Dakar — Après une pause d'une heure, les députés ont repris la séance plénière consacrée à l'examen de la proposition de loi portant interprétation de la loi d'amnistie des faits liés aux événements politiques qui se sont déroulés entre 2021 et 2024.
Les travaux ont démarré en début de matinée par la lecture du rapport de la commission des lois, de la décentralisation, du travail et des droits humains.
Il s'en est suivi des questions préalables soulevées par le député Abdou Mbow du groupe parlementaire Takku-Walu (opposition) et son collègue Tafsir Thioye de Sopi Sénégal (opposition).
Les députés sont appelés à se pencher, ce mercredi, sur la proposition de loi d'interprétation de la loi d'amnistie couvrant les événements de 2021 à 2024, un texte qui suscite une controverse et divise l'opinion.
Ce texte porté par le député Amadou Ba n°2, membre du groupe parlementaire du parti au pouvoir PASTEF, vise à "clarifier le champ d'application de la loi d'amnistie pour y exclure notamment toutes les infractions criminelles ou correctionnelles qui seront qualifiées de tortures, d'actes de barbarie, de meurtre, d'assassinat, de disparition forcée de personnes et d'utilisation de nervis armés", a précisé le groupe PASTEF lors d'une conférence de presse.

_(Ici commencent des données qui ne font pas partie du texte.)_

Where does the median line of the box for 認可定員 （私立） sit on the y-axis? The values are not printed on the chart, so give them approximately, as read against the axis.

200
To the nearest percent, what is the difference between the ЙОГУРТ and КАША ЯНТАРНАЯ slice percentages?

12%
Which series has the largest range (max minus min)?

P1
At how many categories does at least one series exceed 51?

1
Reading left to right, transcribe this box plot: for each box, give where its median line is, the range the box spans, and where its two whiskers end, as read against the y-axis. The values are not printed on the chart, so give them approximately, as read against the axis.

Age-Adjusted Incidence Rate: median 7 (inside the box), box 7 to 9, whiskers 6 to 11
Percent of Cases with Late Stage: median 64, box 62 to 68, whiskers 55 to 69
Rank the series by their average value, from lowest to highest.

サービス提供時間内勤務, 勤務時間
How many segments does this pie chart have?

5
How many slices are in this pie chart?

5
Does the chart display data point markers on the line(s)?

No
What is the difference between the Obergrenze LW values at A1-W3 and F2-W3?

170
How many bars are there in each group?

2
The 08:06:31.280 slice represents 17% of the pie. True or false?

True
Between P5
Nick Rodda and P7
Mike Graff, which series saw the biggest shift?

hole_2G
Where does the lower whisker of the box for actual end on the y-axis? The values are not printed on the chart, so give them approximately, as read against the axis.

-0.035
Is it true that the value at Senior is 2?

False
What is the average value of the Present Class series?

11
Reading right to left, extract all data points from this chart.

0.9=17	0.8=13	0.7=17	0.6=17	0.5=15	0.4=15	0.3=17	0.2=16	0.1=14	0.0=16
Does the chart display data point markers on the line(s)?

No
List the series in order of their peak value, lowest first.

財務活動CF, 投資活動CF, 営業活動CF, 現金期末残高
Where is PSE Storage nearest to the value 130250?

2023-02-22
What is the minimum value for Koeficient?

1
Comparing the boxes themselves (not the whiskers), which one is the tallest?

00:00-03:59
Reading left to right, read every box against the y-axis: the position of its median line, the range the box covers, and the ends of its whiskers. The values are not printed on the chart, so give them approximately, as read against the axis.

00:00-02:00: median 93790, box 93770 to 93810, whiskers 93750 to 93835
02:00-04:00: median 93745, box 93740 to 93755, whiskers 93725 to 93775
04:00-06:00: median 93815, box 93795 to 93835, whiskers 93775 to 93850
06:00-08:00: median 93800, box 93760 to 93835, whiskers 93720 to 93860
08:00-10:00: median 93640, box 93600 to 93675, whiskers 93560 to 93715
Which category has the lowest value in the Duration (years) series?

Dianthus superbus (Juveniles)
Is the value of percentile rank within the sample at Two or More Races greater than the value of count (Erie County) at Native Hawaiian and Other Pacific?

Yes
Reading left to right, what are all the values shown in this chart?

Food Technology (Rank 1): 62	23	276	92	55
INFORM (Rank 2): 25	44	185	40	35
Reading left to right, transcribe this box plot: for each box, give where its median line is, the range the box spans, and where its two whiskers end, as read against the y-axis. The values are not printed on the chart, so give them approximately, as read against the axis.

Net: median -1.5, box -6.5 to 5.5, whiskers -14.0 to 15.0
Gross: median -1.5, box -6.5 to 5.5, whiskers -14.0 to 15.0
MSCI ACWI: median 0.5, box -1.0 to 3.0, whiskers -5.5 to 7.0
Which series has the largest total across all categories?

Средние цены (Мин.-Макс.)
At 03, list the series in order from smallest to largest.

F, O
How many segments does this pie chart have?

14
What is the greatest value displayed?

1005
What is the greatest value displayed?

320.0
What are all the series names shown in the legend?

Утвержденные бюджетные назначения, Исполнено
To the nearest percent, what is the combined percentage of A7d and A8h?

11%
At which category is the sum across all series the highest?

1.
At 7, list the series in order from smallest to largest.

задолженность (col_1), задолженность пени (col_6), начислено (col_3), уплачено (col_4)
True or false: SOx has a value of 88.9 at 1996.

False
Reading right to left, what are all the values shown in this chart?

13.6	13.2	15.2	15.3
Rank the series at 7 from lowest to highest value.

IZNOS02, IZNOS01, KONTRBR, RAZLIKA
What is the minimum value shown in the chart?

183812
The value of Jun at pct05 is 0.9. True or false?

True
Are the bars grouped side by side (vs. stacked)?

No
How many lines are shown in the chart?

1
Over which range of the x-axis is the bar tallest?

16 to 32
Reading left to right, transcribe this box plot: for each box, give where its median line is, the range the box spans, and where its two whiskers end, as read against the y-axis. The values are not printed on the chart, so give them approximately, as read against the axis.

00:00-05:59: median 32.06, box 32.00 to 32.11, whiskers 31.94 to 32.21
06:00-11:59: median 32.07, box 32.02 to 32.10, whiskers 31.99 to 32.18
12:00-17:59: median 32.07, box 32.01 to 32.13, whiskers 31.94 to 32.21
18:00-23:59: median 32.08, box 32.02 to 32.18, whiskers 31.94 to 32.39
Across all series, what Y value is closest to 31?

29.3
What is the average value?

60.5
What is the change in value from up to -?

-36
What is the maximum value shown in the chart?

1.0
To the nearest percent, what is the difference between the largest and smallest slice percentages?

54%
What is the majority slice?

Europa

Selon l'auteur de cette proposition de loi, "tous les auteurs d'actes d'assassinat, d'actes de tortures et de meurtres, quel que soit le bord politique auquel ils appartiennent, ne seront jamais couverts par l'amnistie".
Il a laissé entendre que le Sénégal a l'obligation de se conformer à plusieurs conventions internationales que le pays a ratifiées en matière de droits humains, dont la déclaration universelle des droits de l'homme, le Pacte international des droits civils et politiques, la Convention contre la torture.
Seulement, une partie de l'opposition et de la société civile voit dans cette proposition de loi d'interprétation une manière de "protéger" des manifestants pouvant appartenir ou avoir des liens avec le parti au pouvoir.
Le député Amadou Ba a semblé réagir aux critiques, en proposant des amendements à sa proposition de loi, sans faire cesser les critiques contre son texte qui continue de susciter la polémique.
Du point de vue de la présidente du groupe Takku-Wallu de l'opposition, Aissata Tall Sall, cette proposition de loi d'interprétation est "illégitime, immorale et dangereuse".
La loi d'amnistie a "toujours été claire" et donc n'a point besoin d'être interprétée, fait valoir Aïssatou Tall Sall, dernier garde des Sceaux sous le régime de l'ancien président Macky Sall, qui a présenté et défendu la loi d'amnistie à l'Assemblée nationale lors de son adoption en mars 2024.
Des non-inscrits comme le député Thierno Alassane Sall considèrent qu'avec cette "nouvelle interprétation de la loi d'amnistie", "PASTEF persiste dans la tromperie".
Lundi, à quelques heures de l'examen de cette proposition de loi d'interprétation de la loi d'amnistie, vingt organisations de la société civile sénégalaise ont appelé à des "concertations inclusives" avant le vote du texte.
Ces organisations ont réitéré leur plaidoyer pour "la lutte contre l'impunité" et "l'indemnisation des victimes", avant de demander "un sursis" à l'examen de la proposition de loi interprétative de la loi d'amnistie.
Des parlementaires de l'opposition ont annoncé ne pas exclure de déposer un recours devant le Conseil constitutionnel, si le texte est adopté par l'Assemblée nationale.
C'est donc dans ce contexte marqué par des divergences profondes au sein de l'opinion que l'Assemblée nationale s'apprête à examiner, ce mercredi, la proposition de loi portant interprétation de la loi d'amnistie.